Google’s Guest Post Guidelines
0We all know how much work it takes to turn out high quality articles of real value on a regular and sustained basis. So when you get someone offering you a free article that is in context with your blog topic in return for a simple text link, there is a real temptation to accept it and get another article posted quickly and easily.
But beware, this is another target in Google’s quest for genuine links to a website that are only used to reference high quality information that improves a visitors Internet experience.
The strategy is pretty clear really:
- Google ranks a website based on the number of genuine links to it that are there to lead people to additional high quality information on their topic of interest from a third party website covering some of the same topic
- SEO experts understand that in order to get a website ranked that they need as many of these links to a site as they can get. So they do their utmost to put links in place using all manner of techniques, guest blogging being one of them.
- Google recognise that some “SEO experts” will try and ‘bend the rules’ a little to fool them into thinking a link is high quality and there for the right reasons.
So Google is following a strategy of identifying all links to a website that have been put in place for less than genuine reasons. Guest blogging is the latest casualty in their war against fabricated links that have been put in place simply for the purpose of gaming the system and fooling their algorithms.
There is a little bit of ambiguity involved in the case of guest blogging however and Google differentiate between articles that have been produced by quality writers who are experts in their field and write articulately on their subject (provide valuable information that can enhance a blog’s content) and articles that barely meet the 300/400 words requirement, have little value in terms of content and are offered to thousands of bloggers on the premise that they are unique and haven’t been published elsewhere (often a complete lie).

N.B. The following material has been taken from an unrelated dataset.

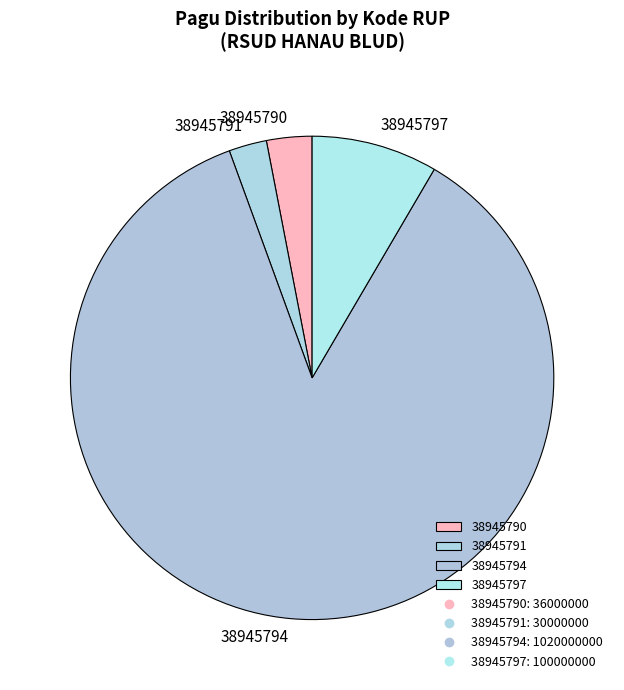

How many slices are in this pie chart?

4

Clearly the former of the two scenarios is the one that Google recognises as a potential benefit to visitors and the latter as a deception that has been put in place purely to try and advance a websites position in the search engine results.
So in a nutshell, if you accept guest articles that could be considered to be inferior quality, then the site that is the link target and your own site (or blog) could well end up being downgraded. Once again only Google will know exactly what their criteria is for establishing which category the article fits into but Matt Cutts gives a few clues in the video below.
It is quite possible that there will be those who decide that guest blogging in any form may no longer be worth the effort, just in case. You may actually come to the conclusion: who can blame them.